My recent performance has given lip service to controlling my attitude.
But just below the surface, depression is lurking. It’s encouraging me to use any unhelpful thinking style I would like. Depression reminds me that whatever I think I know, it knows better. It tells me that listening to my own attitude will get me hurt. .
Depression is sure that I can do much better by listening to it.
We’ve been together for over 45 years. Depression has tolerated me being at my best. And depression has been there every time I was at my worst. It was there until the bill came. Somehow, my depression has learned when I am banging into the bottom. And it uses that moment to desert me.
Finally, this last time, I said NO.
And I am fighting back. First 4 days in 5 North, then medical management. I was on Prozac, now I’m on Wellbutrin. Next, I discovered Peer Support at On Our Own. Then, through them, I learned about SMART Recovery. I was introduced to WRAP, my personal wellness recovery action plan. And don’t forget the change triangle and DBT.
Unhelpful thinking has its hands full these days with my attitude.
Some days it still wins, but I am identifying those intrusions and taking steps to change them. I am keeping depression out in the open. Depression is still with me every day, but my attitude towards it has changed. In 27 months, my world has gone from “up against the wall,” to “I am planning for the future.
In April, two years ago, there was no planning, no future, nothing to see.
Seeing past the wall that I was stuck to was not possible. And my goal each day was to survive until I could get back in bed. And even that could be dangerous. I had three weeks near Christmas where I would wake in the middle of the night, feeling as if I couldn’t get any oxygen in my lungs.
I was having panic attacks.
These memories are opening my flood gates and time-traveling me into the past. Sometimes I forget how far I have come, since my most recent trip to the abyss with depression. But dwelling on all of this is not healthy. It leads to other unhelpful thinking styles.

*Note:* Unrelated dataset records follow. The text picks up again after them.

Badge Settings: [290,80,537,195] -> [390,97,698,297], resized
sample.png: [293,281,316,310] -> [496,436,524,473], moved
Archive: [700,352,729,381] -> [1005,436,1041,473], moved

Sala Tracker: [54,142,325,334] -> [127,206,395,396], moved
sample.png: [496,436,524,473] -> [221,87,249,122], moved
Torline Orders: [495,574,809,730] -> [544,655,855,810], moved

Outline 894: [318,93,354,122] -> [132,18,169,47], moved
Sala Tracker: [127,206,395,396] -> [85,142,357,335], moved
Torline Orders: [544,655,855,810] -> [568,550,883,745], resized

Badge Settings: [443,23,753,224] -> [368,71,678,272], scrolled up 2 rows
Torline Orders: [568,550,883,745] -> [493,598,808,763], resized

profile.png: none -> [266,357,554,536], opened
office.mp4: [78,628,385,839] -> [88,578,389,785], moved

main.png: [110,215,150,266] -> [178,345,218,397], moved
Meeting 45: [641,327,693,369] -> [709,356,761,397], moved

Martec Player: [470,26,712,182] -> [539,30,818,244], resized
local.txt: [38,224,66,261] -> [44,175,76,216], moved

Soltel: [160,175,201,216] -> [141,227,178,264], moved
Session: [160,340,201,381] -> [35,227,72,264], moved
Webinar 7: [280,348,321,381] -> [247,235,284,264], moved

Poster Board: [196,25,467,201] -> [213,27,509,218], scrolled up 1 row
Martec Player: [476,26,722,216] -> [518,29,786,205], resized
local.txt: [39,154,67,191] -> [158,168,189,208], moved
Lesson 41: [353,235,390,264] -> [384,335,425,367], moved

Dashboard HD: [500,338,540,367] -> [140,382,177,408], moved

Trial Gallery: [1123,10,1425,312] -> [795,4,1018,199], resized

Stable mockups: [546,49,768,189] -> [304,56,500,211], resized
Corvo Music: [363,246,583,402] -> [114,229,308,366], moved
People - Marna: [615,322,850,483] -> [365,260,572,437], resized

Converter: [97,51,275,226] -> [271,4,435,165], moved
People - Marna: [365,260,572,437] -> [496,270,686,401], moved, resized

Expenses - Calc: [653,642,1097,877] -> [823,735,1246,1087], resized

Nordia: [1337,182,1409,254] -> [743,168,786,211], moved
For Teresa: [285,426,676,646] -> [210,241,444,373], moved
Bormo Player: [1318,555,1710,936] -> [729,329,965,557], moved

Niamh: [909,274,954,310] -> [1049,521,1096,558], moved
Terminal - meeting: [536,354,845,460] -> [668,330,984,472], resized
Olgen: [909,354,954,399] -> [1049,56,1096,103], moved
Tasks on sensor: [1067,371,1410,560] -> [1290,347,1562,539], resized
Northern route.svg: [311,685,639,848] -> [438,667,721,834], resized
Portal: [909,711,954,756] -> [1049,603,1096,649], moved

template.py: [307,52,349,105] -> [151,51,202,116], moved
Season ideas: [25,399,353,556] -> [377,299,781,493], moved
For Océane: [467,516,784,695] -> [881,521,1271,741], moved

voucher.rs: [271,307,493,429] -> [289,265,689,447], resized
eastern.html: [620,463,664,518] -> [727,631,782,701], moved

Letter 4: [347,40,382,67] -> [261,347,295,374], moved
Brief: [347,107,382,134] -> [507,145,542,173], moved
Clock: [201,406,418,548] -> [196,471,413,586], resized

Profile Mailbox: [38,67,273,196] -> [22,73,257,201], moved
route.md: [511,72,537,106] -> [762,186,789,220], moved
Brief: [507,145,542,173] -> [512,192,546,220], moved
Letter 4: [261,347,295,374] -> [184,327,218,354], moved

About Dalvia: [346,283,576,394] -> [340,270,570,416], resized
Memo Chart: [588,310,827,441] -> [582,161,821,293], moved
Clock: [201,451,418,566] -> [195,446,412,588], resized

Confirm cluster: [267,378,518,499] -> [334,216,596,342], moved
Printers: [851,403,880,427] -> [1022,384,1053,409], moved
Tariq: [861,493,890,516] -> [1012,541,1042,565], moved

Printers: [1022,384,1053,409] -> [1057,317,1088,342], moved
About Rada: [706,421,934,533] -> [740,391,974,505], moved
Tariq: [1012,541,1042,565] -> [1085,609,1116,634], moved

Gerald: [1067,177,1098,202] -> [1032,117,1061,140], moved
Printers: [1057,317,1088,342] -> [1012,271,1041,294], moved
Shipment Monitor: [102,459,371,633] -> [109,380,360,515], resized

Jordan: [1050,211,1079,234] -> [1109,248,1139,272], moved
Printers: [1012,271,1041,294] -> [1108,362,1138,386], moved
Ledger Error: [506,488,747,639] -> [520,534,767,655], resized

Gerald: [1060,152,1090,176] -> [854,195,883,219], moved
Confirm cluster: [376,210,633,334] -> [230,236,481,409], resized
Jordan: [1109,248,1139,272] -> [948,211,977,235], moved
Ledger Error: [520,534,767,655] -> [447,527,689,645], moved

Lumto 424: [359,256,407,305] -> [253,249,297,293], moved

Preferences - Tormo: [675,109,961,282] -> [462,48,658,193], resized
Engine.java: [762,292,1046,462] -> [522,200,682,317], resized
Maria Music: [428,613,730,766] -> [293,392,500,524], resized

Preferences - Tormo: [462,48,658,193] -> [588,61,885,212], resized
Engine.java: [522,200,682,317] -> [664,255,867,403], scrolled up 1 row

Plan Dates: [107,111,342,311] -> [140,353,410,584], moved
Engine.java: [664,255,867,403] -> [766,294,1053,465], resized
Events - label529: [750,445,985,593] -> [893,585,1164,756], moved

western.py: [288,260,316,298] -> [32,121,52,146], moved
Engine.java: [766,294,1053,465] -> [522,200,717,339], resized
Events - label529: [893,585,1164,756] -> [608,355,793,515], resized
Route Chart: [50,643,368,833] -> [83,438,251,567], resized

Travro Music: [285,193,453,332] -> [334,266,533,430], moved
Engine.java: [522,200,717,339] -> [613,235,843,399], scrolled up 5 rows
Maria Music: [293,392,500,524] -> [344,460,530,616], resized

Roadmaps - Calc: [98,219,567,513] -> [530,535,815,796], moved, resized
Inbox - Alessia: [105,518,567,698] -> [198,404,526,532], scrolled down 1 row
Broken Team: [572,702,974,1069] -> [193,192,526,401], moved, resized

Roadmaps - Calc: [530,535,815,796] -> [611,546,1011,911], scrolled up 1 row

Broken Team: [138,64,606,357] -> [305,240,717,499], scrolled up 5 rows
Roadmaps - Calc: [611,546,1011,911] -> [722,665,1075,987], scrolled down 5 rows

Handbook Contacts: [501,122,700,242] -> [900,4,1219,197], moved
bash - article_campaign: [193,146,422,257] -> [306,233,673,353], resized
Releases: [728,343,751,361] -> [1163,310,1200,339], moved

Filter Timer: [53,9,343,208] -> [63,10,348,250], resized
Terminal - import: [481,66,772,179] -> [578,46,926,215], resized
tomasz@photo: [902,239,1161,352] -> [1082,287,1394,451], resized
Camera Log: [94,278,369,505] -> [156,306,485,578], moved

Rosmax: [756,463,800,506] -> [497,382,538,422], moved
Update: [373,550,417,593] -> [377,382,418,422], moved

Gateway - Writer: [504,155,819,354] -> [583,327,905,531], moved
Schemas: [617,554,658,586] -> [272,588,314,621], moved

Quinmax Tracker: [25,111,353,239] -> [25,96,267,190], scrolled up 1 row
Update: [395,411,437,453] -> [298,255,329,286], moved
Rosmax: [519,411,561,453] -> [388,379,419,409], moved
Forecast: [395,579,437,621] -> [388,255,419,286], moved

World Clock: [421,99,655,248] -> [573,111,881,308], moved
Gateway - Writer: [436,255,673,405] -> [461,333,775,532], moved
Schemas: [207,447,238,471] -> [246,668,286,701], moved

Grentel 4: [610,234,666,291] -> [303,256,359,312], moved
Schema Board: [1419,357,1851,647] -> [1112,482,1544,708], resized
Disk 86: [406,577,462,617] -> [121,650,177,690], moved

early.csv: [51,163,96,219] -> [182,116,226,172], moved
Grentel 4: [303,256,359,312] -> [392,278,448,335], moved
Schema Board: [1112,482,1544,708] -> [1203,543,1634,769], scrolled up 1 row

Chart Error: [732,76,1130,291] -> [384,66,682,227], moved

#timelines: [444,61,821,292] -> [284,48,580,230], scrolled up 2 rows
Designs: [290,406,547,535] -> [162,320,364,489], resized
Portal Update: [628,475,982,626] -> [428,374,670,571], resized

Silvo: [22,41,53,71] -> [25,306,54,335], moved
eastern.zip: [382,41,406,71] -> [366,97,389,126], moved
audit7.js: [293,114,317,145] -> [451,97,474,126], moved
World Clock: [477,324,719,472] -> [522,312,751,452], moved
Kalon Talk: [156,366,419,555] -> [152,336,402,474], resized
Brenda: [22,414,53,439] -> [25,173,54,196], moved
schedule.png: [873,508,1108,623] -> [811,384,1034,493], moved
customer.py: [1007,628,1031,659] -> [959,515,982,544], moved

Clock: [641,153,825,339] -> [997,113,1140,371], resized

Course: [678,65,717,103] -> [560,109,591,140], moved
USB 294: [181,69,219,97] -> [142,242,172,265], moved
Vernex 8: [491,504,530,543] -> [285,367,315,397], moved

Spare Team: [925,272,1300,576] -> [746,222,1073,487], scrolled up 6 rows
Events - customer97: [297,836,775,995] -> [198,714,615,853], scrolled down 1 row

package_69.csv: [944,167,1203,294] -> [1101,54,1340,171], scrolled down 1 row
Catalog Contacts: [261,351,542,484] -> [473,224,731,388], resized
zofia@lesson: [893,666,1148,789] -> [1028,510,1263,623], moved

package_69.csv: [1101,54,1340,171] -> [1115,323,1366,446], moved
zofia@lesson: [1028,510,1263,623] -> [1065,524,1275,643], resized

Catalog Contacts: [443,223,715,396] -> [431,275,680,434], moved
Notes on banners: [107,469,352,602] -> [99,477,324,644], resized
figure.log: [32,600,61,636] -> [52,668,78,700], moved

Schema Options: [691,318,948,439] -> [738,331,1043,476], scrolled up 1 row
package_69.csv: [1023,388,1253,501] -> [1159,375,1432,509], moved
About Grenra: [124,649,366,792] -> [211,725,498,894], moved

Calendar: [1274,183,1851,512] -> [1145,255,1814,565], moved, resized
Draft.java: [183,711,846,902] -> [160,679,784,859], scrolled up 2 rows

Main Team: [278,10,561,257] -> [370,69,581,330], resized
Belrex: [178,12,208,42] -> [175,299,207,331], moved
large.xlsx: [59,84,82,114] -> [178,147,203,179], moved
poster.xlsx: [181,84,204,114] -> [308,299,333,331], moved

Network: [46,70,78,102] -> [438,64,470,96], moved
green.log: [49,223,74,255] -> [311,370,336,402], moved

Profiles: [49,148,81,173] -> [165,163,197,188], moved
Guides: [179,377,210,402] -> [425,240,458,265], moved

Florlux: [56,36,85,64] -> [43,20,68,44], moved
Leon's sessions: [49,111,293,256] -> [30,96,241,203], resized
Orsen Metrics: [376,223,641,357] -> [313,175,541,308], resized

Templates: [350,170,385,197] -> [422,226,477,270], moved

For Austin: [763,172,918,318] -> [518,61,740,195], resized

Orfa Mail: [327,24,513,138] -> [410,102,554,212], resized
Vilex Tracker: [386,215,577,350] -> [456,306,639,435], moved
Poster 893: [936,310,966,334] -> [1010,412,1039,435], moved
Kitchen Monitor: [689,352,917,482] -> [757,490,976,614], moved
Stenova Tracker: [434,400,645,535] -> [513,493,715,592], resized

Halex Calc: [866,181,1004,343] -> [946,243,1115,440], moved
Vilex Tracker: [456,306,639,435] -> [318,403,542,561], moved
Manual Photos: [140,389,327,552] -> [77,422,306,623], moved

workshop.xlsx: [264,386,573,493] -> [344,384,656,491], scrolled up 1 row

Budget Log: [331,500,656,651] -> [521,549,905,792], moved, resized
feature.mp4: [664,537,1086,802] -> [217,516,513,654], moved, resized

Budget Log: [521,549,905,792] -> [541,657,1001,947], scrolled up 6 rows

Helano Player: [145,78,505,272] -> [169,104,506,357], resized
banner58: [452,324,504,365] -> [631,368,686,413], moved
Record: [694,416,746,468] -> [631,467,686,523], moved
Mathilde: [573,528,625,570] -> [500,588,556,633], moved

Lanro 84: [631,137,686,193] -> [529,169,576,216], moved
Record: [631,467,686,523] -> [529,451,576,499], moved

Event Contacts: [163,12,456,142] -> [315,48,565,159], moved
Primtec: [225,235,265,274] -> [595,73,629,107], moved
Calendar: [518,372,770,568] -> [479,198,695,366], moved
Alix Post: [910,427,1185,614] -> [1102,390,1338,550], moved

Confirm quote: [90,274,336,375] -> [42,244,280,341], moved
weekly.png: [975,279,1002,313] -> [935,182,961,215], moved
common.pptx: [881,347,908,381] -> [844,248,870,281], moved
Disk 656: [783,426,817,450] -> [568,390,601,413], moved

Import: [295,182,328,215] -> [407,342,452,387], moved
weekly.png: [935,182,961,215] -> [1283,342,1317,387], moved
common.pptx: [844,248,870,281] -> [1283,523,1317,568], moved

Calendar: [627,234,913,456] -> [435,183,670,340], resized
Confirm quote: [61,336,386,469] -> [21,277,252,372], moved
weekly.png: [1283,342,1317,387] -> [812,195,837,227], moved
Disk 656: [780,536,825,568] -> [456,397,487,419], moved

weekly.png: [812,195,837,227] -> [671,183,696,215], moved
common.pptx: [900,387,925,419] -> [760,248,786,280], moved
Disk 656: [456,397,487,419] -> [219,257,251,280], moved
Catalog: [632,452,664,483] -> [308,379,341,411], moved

Plus, I do not have time to go there this morning.
I’m on a deadline to get the trash and recycling to the landfill before I get my shower, pack my lunch, grab my radio, and head out the door to go to my day job. While not exactly the classic self-care, staying busy keeps depression at bay.
It is hard to hit a moving target.
The trailer is full, the kitchen containers are empty. I have my leather gloves and my ticket book for the landfill. Off I go, leaving my depression and all its unhelpful thinking styles at home.